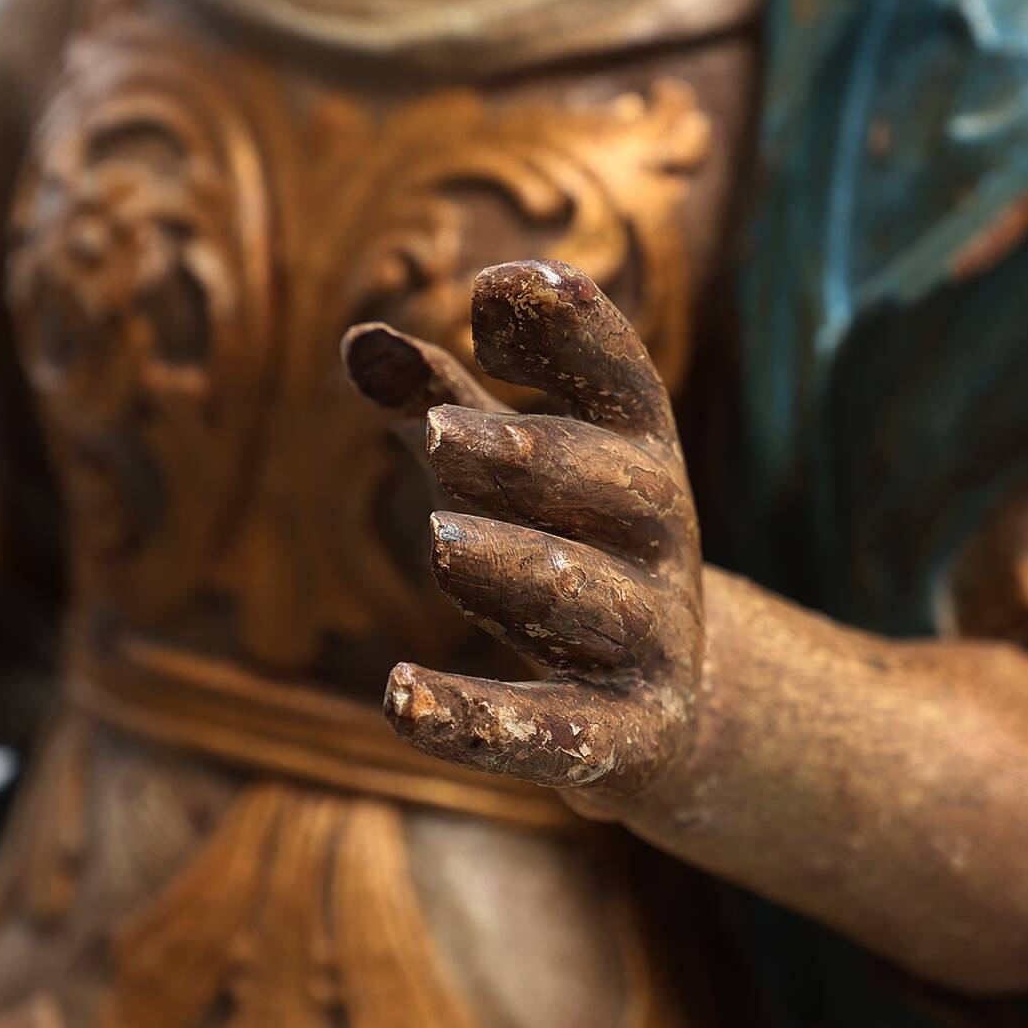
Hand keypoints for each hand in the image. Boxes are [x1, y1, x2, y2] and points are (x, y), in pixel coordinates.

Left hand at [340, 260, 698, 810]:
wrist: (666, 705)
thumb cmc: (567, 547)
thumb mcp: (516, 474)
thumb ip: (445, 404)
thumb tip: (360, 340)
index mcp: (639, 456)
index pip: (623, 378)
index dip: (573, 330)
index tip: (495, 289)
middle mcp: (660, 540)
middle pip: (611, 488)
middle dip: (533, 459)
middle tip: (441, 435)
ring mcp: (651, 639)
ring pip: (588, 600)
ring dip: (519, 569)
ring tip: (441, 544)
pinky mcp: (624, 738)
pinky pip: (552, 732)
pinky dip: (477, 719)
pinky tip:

WHAT THE TASK REQUIRES -> Copy out, from the material above, each line in which the string "middle" is found.

SOLUTION TO THIS PROBLEM ->
middle mcp: (660, 540)
middle pip: (611, 488)
middle dip: (533, 459)
middle tip: (441, 435)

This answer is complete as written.